I’d be amazed if you haven’t heard the news yet. Whichever direction the Atlanta Hawks go in now, Mike Woodson will not be a part of it. According to NBA.com’s Sekou Smith (first to report it, that I know of), Woodson was told by management that he will not be offered a new contract.
So Long, So Short
No one can deny that the Hawks improved from year to year under Mike Woodson, and that is often the first thing out of the mouth of anybody who is not looking to cast him in a negative light. It can be and has been argued that his part in such improvement (going from 13 wins in his first year to 53 in this, his last) was not all, or even mostly why the team improved. One would also have to account for the moves made by former GM Billy Knight, and those of current GM Rick Sund. But that argument may be somewhat stale in the minds of many, and he does deserve credit for improvement in a number of ways. A team simply cannot improve from year to year without something going right for the guy in the suit on the sidelines.
The problem for Woodson is in the details, and in the postseason. Improvement as an end result (regular season victory total) is always good, but the result does not end with the regular season if your team is good enough. The Hawks struggled in the playoffs each time they went. Arguably, this team’s best showing under him was it’s first showing (2008), wherein they took eventual champion Boston to 7 games. As many NBA coaches have found out, you can win big in the regular season, but the postseason is where you are judged more closely. Weaknesses are exposed, strengths are exploited, and counter measures have to be taken. Under Woodson, the Hawks struggled with all three. Finally, his full body of work resulted in personal overall losing regular and postseason records.

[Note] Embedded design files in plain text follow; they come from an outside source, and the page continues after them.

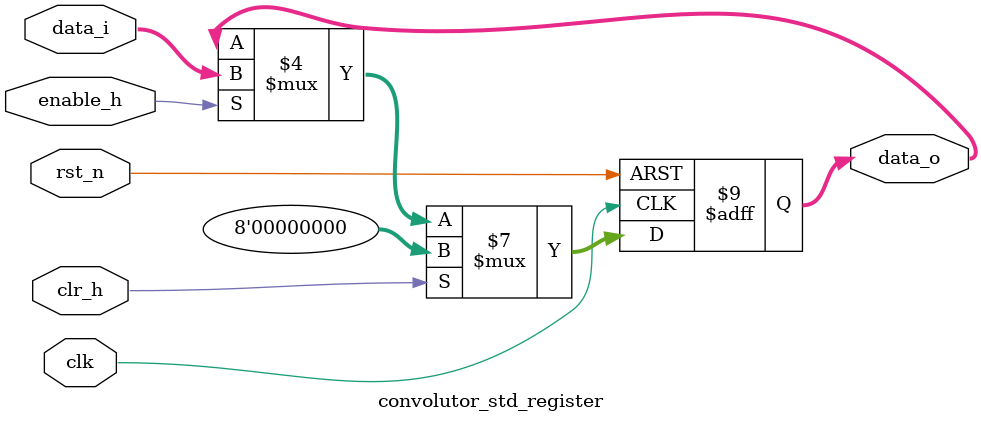
<source format=sv>

module convolutor_std_register # (
  parameter DATA_WIDTH = 8
  ) (
  input logic clk,
  input logic rst_n,
  input logic clr_h,
  input logic enable_h,
  input logic [DATA_WIDTH-1:0] data_i,
  output logic [DATA_WIDTH-1:0] data_o
);

  always_ff @(posedge clk or negedge rst_n) begin : proc_data_o
    if(~rst_n) begin
      data_o <= 0;
    end 
    else if (clr_h) begin
      data_o <= 0;
    end
    else if (enable_h) begin
      data_o <= data_i;
    end
    else begin
      data_o <= data_o;
    end
  end

endmodule : convolutor_std_register
</source>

Was it a matter of talent, experience, and effort on the court? I’d say that it was to an extent, but the other side of the coin asks whether or not use of talent was a problem as well. Either way, the Hawks go forward with a philosophy that will be different than it has been in the last six years. Mike Woodson did a lot for this team, but in the end, his full body of work was not enough for management to think he should be retained.
AJC beat writer Michael Cunningham describes the situation on his Hawks beat blog.
May Woodson L.I.P (Leave in Peace)
Whatever you may think of him, Mike Woodson was honest and had class. He never was one to publicly upbraid his players as some coaches have done. While some have done that (even to a degree of success), that was never his way. Furthermore, he was never that hard on us fans, leaving most (if not all) of his barbs for the media, when he chose to throw any.
Woodson’s resume may or may not be glowing, but it won’t keep him from getting another job. Nor do I believe that players or management will have much negative to say about him as he ships off. My guess is we’ll see him coaching somewhere else before long, maybe sooner than we expect. One place I can’t see him is on tv as some sports network’s analyst or commentator. But hey, you never know.
So long, Mike. Thanks for helping to bring winning seasons to Atlanta Hawks basketball.
The Continued Saga
Now you know this is far from over. Rick Sund is not known for his lightning quick strikes, the matching of Josh Smith’s contract offer from Memphis a couple of years ago notwithstanding. How long will he take to name a new coach? Will the Hawks be more discreet than in times past, and will they hit their mark, rather than strike out the way they used to? The rumors around the league after Billy Knight walked away (or was pushed, depending on what you believe), and that preceeded Sund’s hiring had to have been an embarrassment to the organization. Chances are, discretion will be the word of the day. Yet more questions abound. How long has Sund been planning to let Woodson go? I’ll go out on a limb and guess that few of us are willing to believe that he only came to a decision in the last 48-72 hours. What sort of coach might he be after, and will it be somebody he has worked with before?
Nobody knows, and there aren’t even any juicy false rumors to work with, yet. Sund seems like one who likes to take him time on a lot of things, but a quick strike here might be a good thing. Or will it? You’d almost have to think that the man has been doing his homework just in case Woody and the Hawks didn’t come through and show real improvement in the playoffs (which they didn’t). What do you think? Is moving relatively fast the way to go? Will the Hawks make a “splash” here, or will it be another subtle move that goes largely under the radar?
Also, what effect might this have on whether or not Joe Johnson decides to remain in Atlanta? Would he welcome a different coach, perhaps one who would modify his role? Or is he wanting to bolt no matter who comes in?